Croatian opera singer

Countess Sidonija Rubido Erdődy (1819–1884) was Croatia's first opera primadonna and an important member of the Illyrian movement.

==Life==
Sidonija Rubido Erdődy was born on 2 February 1819 in a small castle on Razvor estate, near a place called St Peter, above the hilltop of Sveta gora (St Mount) with the Chapel of Our Lady of Jerusalem. At that time there was no maternity hospital in Zagreb, but her name was enlisted in the registry of births within the Parish of St Mark. The Rubido family of Madrid originated in Castile, where they were ennobled in the 12th century. The Croatian branch of that family came to Croatia in the first half of the 19th century.

Sidonija started a primary school in Gornja Rijeka by initiating the building of a new school. Today the primary school in Gornja Rijeka carries her name.
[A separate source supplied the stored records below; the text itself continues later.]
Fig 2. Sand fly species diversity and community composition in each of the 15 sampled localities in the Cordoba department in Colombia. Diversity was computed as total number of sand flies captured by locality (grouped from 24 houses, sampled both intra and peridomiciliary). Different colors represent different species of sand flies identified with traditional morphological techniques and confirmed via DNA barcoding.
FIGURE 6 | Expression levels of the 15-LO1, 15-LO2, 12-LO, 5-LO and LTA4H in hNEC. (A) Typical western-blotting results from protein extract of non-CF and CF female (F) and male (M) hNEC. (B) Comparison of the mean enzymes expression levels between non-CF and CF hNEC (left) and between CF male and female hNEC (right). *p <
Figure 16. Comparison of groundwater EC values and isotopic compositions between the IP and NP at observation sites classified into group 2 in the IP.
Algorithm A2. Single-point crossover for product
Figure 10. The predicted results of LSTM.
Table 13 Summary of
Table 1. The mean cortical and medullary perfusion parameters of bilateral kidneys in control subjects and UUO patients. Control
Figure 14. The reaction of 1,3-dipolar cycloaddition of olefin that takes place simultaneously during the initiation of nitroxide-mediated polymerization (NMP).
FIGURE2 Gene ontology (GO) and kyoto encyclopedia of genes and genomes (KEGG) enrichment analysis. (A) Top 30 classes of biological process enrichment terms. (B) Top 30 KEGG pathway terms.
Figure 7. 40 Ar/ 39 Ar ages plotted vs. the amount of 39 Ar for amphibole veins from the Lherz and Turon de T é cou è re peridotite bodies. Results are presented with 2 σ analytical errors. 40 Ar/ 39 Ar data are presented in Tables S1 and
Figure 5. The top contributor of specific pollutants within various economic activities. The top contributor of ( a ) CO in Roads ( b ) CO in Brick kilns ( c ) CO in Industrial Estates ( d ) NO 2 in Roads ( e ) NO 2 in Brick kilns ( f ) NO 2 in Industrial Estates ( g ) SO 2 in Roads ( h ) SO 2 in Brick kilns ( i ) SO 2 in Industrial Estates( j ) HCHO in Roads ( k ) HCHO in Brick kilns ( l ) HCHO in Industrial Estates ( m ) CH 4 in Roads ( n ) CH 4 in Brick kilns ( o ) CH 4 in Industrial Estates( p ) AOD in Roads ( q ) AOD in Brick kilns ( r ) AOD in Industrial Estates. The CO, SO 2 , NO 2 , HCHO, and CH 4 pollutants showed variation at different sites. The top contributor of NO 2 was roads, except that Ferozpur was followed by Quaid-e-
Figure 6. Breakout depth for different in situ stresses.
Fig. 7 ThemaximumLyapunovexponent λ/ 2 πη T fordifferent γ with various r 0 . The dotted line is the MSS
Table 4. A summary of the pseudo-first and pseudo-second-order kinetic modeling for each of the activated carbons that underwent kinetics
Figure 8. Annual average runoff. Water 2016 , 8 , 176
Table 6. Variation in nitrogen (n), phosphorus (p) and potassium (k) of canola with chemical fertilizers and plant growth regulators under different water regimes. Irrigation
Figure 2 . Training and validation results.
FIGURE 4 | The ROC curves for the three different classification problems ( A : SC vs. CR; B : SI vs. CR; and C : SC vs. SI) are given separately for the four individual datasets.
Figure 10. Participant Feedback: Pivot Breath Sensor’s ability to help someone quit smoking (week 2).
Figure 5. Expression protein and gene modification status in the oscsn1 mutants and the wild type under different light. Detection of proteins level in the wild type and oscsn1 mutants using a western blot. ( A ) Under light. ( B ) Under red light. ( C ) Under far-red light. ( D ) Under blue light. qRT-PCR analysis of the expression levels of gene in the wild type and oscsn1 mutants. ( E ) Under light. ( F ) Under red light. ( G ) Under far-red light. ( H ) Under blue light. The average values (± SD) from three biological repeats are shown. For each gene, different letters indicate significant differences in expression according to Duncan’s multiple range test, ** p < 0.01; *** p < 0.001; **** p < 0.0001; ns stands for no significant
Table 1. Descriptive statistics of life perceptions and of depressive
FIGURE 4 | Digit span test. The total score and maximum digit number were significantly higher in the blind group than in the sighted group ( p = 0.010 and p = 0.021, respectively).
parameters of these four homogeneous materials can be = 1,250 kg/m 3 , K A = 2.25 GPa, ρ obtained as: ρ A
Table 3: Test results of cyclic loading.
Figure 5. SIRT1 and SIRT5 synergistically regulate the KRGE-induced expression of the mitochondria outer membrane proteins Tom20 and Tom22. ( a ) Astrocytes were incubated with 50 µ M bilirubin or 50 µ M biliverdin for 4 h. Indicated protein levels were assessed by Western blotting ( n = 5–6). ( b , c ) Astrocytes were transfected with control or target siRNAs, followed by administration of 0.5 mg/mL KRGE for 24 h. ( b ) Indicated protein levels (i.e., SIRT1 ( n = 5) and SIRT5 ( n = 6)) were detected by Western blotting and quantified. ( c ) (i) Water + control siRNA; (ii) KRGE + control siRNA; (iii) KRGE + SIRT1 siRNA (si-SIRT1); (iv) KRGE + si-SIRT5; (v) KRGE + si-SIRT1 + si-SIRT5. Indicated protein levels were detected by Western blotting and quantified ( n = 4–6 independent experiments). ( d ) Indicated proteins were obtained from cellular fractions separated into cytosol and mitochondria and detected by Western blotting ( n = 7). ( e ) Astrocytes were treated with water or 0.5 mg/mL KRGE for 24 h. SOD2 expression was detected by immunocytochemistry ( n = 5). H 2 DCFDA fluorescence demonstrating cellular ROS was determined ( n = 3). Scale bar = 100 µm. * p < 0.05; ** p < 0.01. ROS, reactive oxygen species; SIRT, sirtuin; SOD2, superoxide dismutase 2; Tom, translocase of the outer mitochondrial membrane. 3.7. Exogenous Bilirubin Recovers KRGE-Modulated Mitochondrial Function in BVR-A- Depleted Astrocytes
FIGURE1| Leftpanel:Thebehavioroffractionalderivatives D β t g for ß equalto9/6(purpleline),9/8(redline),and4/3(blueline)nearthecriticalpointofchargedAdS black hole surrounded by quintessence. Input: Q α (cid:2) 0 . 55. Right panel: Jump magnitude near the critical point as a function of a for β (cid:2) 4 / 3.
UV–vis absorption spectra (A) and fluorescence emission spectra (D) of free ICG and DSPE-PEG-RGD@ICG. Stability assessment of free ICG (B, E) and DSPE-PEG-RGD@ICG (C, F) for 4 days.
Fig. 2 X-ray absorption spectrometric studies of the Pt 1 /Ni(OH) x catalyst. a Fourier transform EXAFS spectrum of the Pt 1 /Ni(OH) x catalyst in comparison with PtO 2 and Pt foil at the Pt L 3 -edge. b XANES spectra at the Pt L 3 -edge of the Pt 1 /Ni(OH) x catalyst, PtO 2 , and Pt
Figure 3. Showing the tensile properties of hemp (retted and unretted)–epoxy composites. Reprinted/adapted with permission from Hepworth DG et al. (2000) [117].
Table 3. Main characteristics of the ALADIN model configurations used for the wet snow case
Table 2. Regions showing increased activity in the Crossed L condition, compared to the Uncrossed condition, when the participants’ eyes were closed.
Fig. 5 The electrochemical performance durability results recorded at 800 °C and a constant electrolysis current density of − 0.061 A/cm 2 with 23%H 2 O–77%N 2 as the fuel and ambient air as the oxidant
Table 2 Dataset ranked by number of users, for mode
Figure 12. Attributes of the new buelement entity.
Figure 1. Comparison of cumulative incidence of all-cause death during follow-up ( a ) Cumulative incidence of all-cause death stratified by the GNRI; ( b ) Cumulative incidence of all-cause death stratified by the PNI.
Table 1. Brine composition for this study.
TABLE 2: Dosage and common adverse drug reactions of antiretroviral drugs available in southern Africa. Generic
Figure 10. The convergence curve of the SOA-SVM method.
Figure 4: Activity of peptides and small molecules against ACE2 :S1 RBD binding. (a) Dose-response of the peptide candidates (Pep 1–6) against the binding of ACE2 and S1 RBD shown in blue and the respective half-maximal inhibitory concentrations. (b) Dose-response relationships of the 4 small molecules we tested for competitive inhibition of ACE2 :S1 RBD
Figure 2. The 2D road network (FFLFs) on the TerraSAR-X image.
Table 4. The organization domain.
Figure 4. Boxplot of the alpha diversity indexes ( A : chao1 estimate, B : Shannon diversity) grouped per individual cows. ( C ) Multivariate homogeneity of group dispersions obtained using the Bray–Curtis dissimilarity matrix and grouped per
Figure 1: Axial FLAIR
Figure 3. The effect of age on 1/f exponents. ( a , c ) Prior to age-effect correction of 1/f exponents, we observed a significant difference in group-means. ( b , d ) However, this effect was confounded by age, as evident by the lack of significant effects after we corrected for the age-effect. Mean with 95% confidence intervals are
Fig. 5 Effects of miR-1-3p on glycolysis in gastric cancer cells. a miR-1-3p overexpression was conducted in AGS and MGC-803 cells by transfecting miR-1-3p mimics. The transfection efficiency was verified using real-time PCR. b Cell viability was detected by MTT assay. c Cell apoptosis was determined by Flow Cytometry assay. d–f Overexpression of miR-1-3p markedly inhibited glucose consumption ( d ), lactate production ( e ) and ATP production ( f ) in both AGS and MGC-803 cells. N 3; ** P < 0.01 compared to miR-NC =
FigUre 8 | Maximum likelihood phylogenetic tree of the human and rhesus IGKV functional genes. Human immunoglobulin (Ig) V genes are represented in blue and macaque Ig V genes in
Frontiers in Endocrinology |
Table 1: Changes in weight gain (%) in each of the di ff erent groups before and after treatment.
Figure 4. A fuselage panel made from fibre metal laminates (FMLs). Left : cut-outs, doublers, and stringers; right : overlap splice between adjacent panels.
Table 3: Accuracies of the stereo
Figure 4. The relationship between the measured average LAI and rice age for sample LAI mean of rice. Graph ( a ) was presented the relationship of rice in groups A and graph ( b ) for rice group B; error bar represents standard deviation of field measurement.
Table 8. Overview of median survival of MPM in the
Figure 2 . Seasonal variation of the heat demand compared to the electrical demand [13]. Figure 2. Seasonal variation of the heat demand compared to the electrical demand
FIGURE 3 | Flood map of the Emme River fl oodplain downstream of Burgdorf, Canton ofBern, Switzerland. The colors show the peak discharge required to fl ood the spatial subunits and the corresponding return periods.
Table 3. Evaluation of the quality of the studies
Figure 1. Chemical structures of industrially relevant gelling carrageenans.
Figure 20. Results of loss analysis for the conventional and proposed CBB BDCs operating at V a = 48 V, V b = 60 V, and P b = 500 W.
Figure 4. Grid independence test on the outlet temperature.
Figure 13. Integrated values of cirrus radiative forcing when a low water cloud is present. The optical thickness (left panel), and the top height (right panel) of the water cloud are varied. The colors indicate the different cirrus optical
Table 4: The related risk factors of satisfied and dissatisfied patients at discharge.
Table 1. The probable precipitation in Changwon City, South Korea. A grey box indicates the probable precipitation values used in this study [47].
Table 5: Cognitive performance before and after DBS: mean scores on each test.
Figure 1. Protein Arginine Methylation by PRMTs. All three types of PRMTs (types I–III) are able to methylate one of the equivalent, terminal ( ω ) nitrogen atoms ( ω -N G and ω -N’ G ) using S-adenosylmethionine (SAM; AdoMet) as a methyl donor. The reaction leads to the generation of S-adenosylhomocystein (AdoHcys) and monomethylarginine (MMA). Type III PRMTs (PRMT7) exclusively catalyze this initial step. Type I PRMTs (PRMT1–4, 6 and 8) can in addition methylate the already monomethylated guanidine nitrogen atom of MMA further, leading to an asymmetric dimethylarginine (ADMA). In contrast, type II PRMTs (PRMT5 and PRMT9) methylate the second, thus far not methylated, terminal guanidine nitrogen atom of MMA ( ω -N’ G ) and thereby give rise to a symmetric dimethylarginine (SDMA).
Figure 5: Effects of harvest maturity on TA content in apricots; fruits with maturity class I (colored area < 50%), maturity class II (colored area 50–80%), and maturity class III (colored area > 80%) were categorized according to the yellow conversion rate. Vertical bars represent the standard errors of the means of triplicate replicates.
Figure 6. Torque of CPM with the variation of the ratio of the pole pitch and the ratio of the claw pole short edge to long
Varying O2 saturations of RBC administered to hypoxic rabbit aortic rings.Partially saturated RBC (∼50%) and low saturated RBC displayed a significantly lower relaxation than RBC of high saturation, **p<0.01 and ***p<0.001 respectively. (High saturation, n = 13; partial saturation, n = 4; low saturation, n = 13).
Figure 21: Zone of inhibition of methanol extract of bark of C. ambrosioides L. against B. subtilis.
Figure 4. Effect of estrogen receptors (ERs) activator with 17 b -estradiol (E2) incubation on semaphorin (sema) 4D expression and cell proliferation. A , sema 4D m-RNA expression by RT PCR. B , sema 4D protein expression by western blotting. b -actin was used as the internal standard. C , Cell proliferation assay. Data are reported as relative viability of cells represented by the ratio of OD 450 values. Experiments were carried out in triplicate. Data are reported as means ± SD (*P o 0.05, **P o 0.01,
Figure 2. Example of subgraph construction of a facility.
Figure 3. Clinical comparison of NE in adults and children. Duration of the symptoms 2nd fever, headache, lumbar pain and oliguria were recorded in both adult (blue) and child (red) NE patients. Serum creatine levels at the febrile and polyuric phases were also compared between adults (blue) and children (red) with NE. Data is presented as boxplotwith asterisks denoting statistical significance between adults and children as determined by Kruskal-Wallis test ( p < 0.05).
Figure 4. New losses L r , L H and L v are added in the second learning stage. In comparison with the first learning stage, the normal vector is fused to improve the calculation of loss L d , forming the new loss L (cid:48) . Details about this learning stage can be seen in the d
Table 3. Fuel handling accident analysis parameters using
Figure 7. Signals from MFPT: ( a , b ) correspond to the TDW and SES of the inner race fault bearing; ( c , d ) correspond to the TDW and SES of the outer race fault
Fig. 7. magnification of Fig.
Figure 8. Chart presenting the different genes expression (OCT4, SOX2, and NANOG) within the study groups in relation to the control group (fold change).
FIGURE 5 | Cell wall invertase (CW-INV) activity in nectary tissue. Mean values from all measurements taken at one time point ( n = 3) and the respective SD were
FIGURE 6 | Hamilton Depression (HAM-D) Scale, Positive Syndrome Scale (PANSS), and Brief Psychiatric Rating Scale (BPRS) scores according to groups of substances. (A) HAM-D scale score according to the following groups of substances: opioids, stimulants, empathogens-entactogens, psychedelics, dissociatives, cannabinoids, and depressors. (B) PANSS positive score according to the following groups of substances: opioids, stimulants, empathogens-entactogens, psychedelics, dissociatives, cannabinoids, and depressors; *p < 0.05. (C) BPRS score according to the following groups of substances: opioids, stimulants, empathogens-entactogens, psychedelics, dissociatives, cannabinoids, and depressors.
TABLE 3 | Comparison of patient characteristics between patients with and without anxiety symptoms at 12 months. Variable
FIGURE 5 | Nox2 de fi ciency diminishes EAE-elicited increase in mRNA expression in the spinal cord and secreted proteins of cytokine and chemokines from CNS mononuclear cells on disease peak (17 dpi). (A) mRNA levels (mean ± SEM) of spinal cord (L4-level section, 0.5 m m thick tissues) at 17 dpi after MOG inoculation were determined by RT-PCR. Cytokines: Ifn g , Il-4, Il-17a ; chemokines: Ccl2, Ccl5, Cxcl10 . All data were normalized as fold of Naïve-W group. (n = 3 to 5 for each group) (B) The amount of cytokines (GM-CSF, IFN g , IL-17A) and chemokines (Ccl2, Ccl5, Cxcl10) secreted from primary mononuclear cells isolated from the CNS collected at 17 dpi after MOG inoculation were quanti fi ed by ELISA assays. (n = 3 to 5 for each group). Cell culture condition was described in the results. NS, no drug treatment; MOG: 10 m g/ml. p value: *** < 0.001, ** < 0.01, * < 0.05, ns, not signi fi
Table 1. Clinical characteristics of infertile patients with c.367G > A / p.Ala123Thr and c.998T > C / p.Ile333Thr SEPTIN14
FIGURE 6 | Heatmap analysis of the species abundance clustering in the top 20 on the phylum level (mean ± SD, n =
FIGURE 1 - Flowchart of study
Sidonija Rubido responded to the ideals of the Illyrian movement with her youth, the centuries of her heritage, and her remarkable music education. She was rehearsing a lot to perform the title role in opera Ljubav i zloba (Love and Malice) by Vatroslav Lisinski, which had the premiere on 28 March 1846.

==Legend==
In 1858 she was, according to legend, the first to sing the Croatian anthem from her castle in Gornja Rijeka, Zagorje. But, there is no historical evidence to confirm the legend.